=== PROBLEM STATEMENT ===
Show every line of the data that contains the string "pinky".

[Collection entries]
■ ■ ■

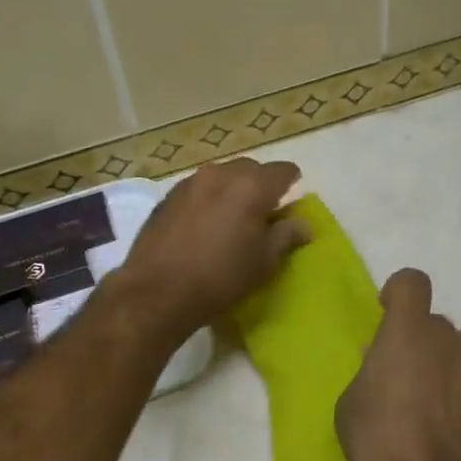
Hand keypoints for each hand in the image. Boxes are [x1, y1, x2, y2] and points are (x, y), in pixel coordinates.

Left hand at [116, 158, 309, 340]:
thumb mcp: (264, 262)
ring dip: (232, 190)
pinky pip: (198, 189)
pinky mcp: (168, 196)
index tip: (290, 204)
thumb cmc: (221, 278)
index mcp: (252, 186)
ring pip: (221, 176)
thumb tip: (303, 224)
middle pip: (250, 169)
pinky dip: (208, 199)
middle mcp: (221, 174)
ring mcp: (190, 182)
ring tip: (231, 219)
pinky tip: (204, 225)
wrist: (157, 291)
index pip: (283, 171)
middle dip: (260, 185)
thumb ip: (286, 236)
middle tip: (262, 214)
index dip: (291, 184)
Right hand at [336, 268, 460, 460]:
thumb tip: (383, 362)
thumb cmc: (381, 443)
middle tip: (411, 373)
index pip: (412, 281)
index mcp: (408, 330)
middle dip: (426, 339)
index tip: (388, 315)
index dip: (399, 293)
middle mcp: (451, 338)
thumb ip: (370, 373)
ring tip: (453, 382)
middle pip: (441, 321)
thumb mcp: (351, 405)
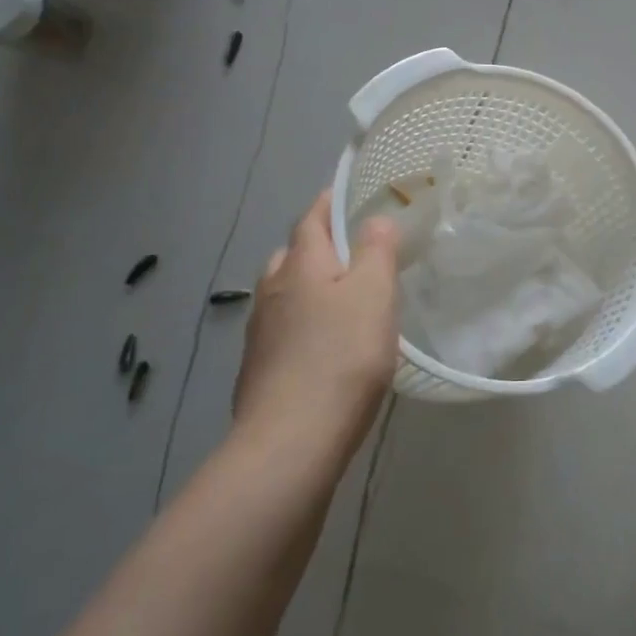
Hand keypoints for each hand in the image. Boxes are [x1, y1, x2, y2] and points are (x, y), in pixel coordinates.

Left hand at [233, 192, 400, 444]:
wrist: (291, 440)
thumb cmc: (342, 356)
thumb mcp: (374, 293)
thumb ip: (376, 250)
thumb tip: (375, 219)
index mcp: (301, 265)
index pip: (312, 219)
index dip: (329, 203)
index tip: (347, 195)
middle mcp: (273, 290)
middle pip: (293, 255)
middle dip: (319, 247)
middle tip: (354, 254)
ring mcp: (260, 332)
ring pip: (286, 294)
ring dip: (309, 288)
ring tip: (342, 301)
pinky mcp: (258, 370)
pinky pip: (283, 330)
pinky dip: (303, 325)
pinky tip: (323, 348)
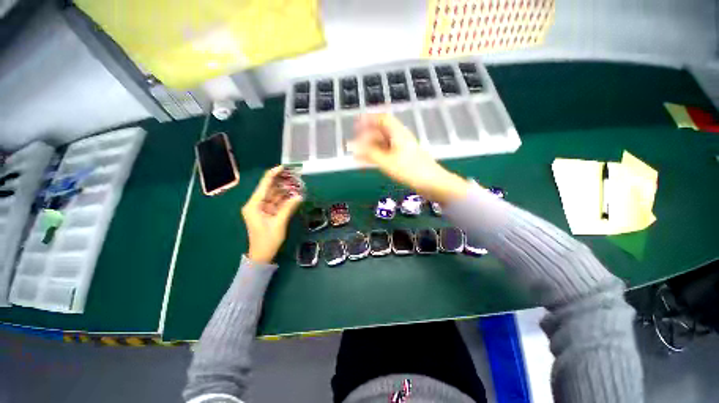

■ ■ ■

=== WRITTEN ANSWER ===
pinky pip: (198, 189)
pinky mcp: (168, 196)
pinky dip: (208, 199)
pinky tip: (204, 225)
pinky mcp: (258, 370)
pinky pip: (283, 330)
pinky dip: (303, 325)
pinky tip: (323, 348)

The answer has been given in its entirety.